PROBLEM REQUIREMENTS
Copy the material below word for word, line by line, and leave the pictures out of your answer.

PROVIDED ENTRIES below:

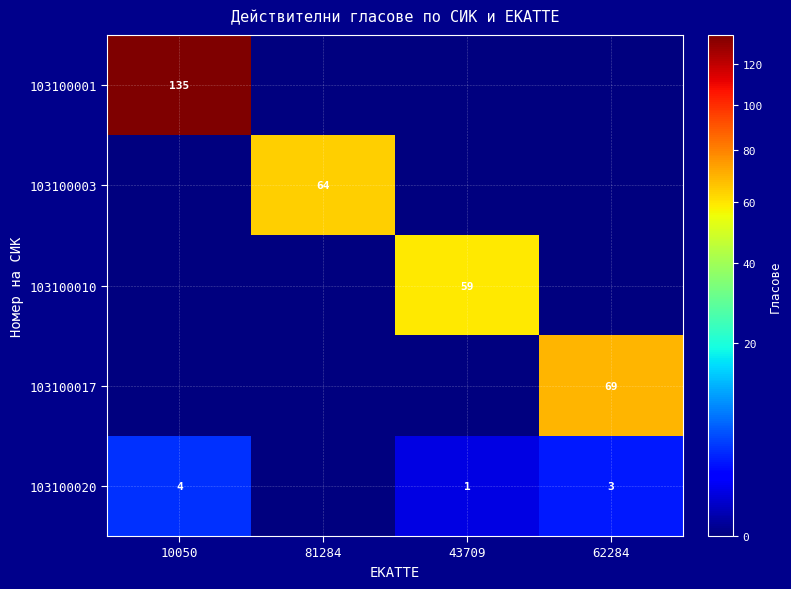

Is it true that 103100020 equals 5 at 62284?

False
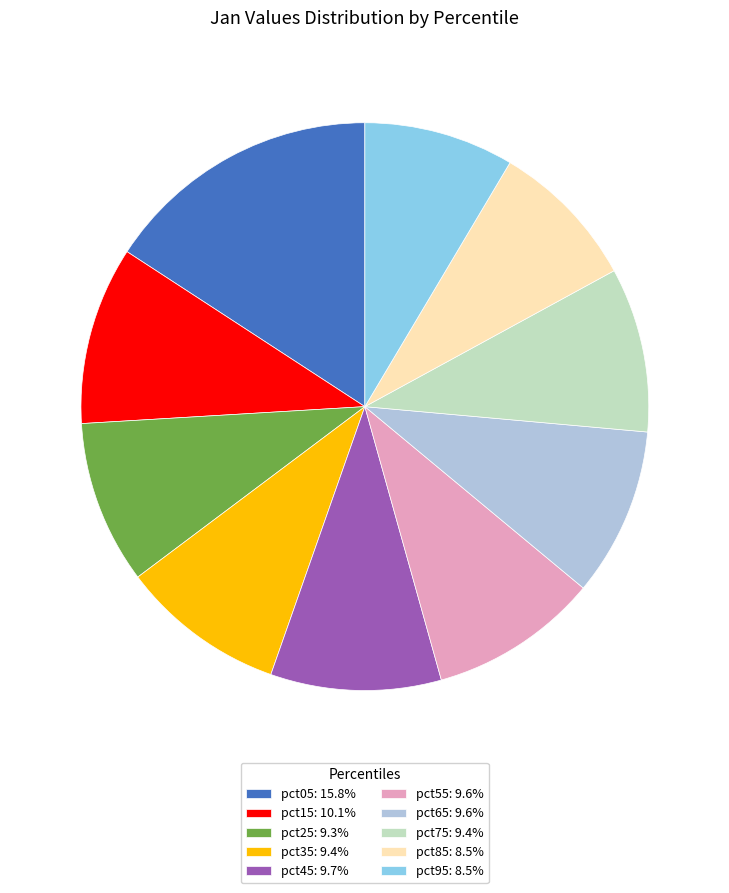

Approximately how many times larger is the value at pct45: 9.7% compared to pct75: 9.4%?

1.0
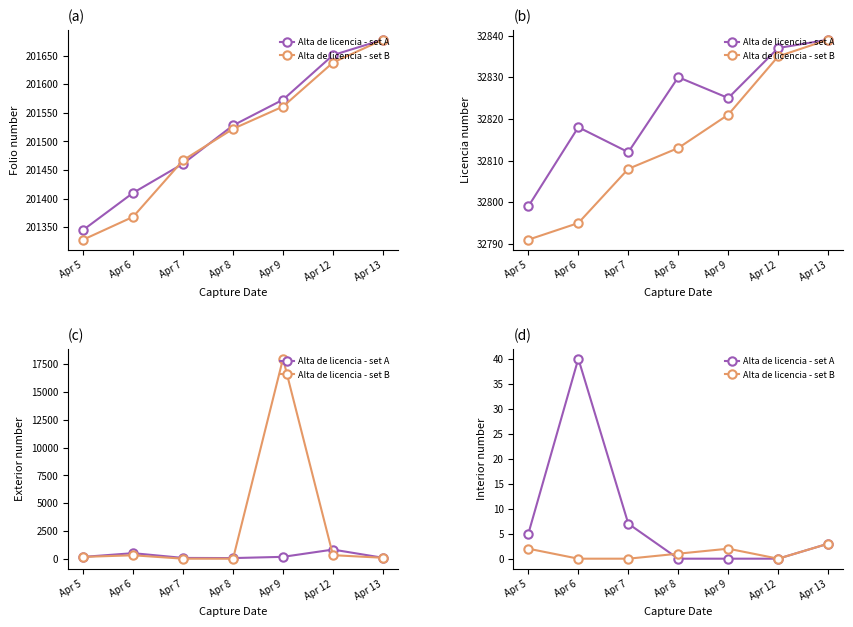

What is the difference between the second highest and second lowest values in the Alta de licencia - set B series?

2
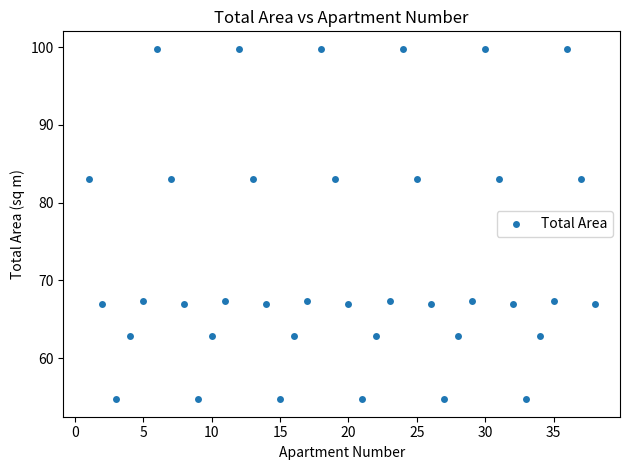

What is the range of Y values (max minus min)?

45.1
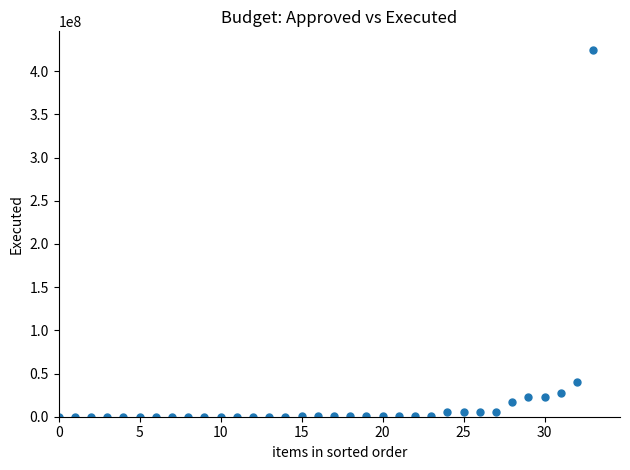

What is the range of Y values (max minus min)?

424867790.4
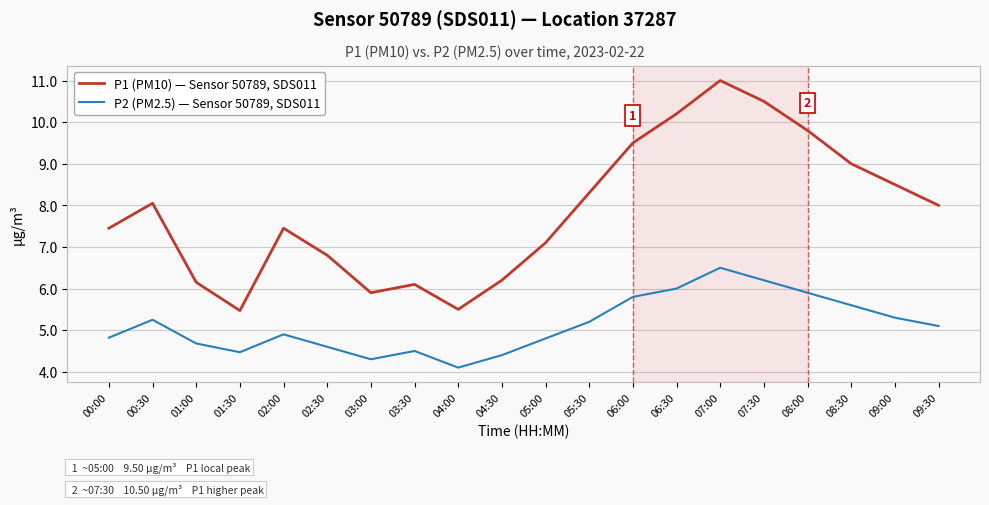

What is the smallest value displayed?

4.1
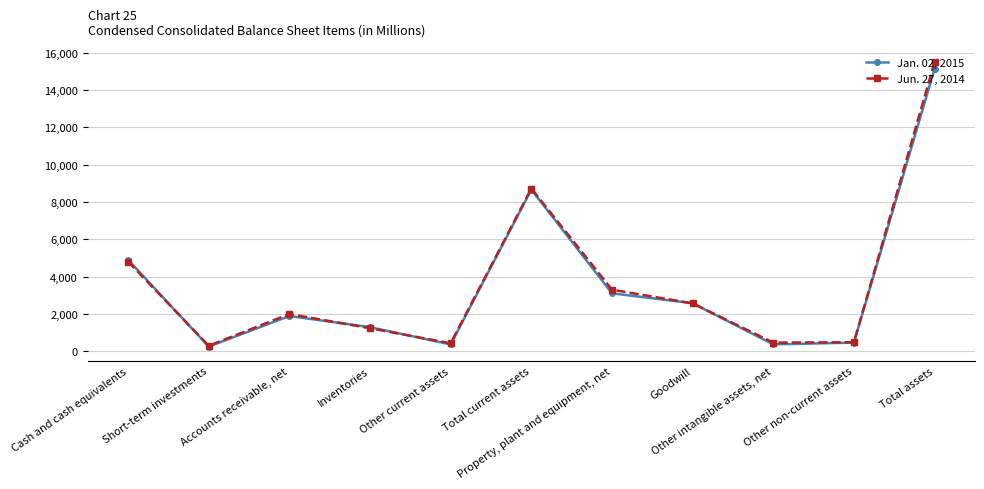

What is the greatest value displayed?

15499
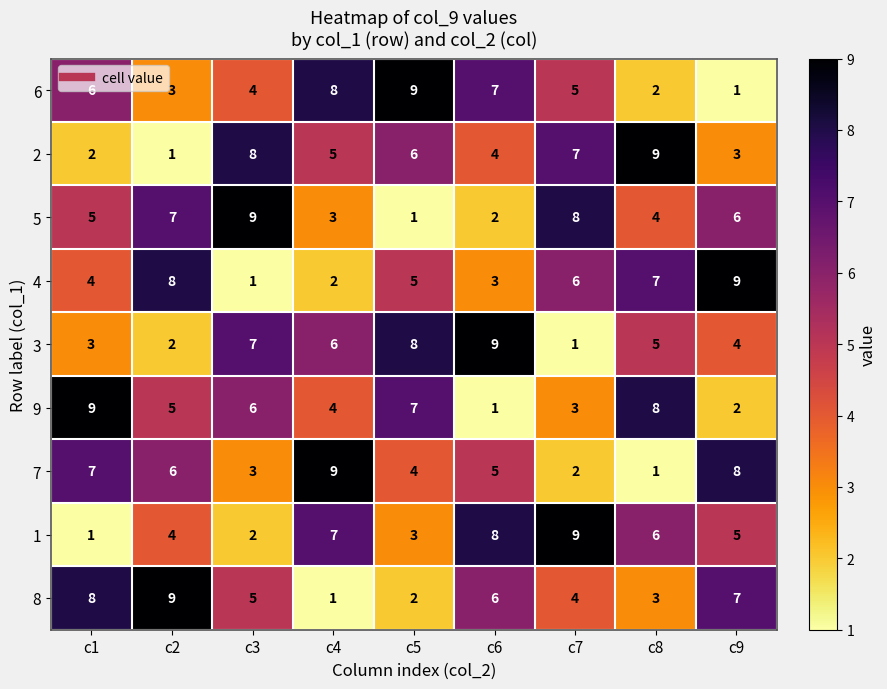

Which category has the lowest value in the 1 series?

c1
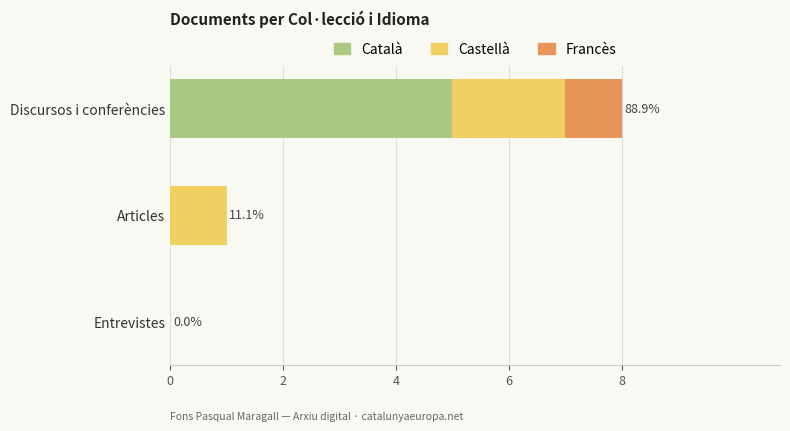

The Català series shows 8 at Discursos i conferències. True or false?

False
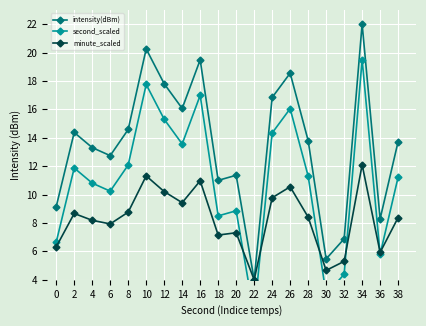

Where do second_scaled and minute_scaled first cross each other?

20 and 22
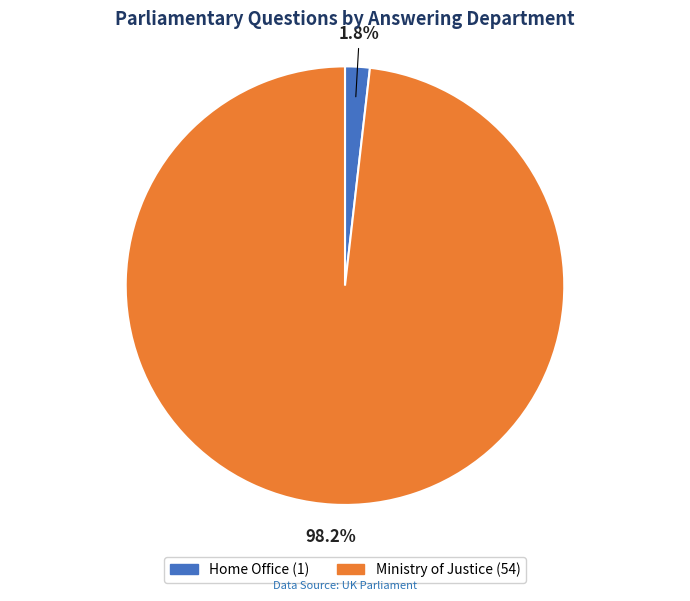

Is the sum of Home Office and Ministry of Justice greater than half?

Yes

End of PROVIDED ENTRIES.

SOLUTION BELOW
Is it true that 103100020 equals 5 at 62284?

False

Approximately how many times larger is the value at pct45: 9.7% compared to pct75: 9.4%?

1.0

What is the difference between the second highest and second lowest values in the Alta de licencia - set B series?

2

What is the range of Y values (max minus min)?

45.1

What is the range of Y values (max minus min)?

424867790.4

What is the smallest value displayed?

4.1

What is the greatest value displayed?

15499

Which category has the lowest value in the 1 series?

c1

The Català series shows 8 at Discursos i conferències. True or false?

False

Where do second_scaled and minute_scaled first cross each other?

20 and 22

Is the sum of Home Office and Ministry of Justice greater than half?

Yes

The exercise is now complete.